An overlooked cause of the Great Depression is the move from agriculture to industry as a source of employment. In the USA, something like 25% of the population transitioned from being farmers to being factory workers in a decade or so, and the great depression was, in part, the working out of the readjustment of the economy to so large a fraction of the population changing occupations.
Something that was just pointed out in a TIK video (BankWars Episode 1) was that during World War 1 governments created a massive quantity of weapons and in order to do so paid large wages for factory workers (in arms industries) while hurting the price of farm goods. This was a significant stimulus to people moving off of farms and into factories during this time.
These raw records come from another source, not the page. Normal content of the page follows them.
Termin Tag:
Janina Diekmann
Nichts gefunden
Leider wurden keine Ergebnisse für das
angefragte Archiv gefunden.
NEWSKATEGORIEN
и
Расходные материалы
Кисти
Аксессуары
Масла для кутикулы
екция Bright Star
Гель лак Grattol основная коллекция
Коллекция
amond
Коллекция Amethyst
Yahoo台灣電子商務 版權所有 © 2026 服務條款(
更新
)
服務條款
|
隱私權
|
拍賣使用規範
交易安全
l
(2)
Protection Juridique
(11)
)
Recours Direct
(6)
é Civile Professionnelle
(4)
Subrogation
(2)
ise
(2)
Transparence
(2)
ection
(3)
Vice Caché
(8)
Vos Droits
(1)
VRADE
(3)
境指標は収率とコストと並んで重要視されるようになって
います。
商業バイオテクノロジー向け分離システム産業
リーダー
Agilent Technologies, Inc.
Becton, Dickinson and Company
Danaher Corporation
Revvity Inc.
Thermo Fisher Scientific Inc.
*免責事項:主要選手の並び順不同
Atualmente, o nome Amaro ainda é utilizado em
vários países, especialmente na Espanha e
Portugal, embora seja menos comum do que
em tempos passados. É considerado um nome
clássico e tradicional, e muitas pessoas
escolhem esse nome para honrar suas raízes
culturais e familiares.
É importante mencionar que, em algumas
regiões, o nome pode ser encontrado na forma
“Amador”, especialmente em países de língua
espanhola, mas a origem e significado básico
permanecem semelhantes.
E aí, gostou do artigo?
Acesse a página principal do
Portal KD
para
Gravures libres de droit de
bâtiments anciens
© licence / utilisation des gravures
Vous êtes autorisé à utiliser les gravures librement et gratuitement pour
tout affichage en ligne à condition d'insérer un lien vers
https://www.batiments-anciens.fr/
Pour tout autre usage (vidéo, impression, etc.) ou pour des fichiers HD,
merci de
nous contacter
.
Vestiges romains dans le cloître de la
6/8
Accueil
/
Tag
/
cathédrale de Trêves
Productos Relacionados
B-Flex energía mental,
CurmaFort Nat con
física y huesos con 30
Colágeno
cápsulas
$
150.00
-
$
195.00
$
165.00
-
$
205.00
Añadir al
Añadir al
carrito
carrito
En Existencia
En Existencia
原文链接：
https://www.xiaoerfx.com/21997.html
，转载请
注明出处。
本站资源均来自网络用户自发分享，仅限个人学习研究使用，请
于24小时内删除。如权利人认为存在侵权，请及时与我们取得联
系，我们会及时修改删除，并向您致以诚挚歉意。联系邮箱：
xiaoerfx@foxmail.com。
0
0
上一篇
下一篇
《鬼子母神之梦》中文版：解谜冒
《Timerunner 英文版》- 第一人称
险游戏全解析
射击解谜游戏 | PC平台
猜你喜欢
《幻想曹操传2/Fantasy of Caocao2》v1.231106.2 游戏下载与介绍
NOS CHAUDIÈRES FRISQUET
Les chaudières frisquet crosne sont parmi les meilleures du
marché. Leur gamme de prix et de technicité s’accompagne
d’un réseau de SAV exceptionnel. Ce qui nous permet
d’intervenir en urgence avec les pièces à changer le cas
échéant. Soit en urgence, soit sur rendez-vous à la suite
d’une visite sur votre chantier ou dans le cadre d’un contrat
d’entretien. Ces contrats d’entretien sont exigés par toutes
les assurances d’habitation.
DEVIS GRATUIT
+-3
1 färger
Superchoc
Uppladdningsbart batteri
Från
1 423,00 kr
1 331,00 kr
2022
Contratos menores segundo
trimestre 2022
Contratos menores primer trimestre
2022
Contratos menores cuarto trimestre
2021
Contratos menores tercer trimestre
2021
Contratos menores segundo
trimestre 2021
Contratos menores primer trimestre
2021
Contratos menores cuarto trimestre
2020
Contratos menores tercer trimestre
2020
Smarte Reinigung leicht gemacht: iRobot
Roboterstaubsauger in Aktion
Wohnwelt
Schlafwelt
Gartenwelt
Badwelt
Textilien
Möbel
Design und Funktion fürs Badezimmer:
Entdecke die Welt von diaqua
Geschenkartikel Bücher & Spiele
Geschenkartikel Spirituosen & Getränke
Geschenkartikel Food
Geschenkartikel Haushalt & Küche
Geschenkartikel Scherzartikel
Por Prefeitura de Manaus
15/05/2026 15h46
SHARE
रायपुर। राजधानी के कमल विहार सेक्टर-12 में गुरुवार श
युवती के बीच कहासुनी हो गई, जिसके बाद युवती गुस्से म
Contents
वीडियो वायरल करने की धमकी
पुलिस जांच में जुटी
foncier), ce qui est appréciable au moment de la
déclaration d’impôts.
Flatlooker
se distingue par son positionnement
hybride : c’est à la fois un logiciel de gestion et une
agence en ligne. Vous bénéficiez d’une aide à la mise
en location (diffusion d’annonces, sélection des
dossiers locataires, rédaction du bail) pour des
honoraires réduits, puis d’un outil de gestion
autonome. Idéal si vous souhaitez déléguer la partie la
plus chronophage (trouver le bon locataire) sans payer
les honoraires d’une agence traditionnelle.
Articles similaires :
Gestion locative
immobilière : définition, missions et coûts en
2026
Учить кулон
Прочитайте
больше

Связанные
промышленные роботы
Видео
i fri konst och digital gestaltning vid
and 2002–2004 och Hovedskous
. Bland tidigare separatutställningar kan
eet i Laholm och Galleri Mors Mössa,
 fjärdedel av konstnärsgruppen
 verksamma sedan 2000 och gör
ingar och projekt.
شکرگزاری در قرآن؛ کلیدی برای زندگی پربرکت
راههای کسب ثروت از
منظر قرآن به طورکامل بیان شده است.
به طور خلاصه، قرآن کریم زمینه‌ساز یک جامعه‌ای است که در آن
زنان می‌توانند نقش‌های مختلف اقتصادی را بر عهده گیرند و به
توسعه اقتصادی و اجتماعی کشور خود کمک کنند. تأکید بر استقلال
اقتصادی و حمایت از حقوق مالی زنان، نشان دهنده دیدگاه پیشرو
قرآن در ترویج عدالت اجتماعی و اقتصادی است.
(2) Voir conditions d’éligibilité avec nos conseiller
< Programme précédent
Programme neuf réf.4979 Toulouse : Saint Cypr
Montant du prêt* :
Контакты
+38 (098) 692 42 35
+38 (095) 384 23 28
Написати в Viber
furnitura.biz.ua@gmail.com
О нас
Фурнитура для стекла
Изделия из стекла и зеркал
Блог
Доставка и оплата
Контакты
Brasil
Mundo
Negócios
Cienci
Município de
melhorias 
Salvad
I’m not sure—I need to do more research—that this happened as much in the USA as in Europe, but this is an intriguing piece of the puzzle to fit in.
I had mainly attributed this move to falling prices for farm goods due to an increase in efficiency due to mechanization (things like large, powerful diesel powered tractors, for example). I’ve no doubt that this is a significant part of the move, as further mechanization of farming has resulted in even more people moving out of the farming sector while more food is being produced in the US than ever. (It’s been more than a few years since I last looked it up, but I believe that only about 5% of the population of the US works in agriculture.)
However, this transition being massively speeded up by government interference would certainly help to explain it happening so quickly as to cause a great depression (which had, at its peak, something like 25% unemployment). The timing is a little iffy for this; the great depression began in the late 1920s while the great depression ended in 1918. I really need to do more research to see if this actually fits in. (Another place I need to look is how things were going in Europe because the Great Depression was a worldwide phenomenon with interlocking problems caused by international trade collapsing.)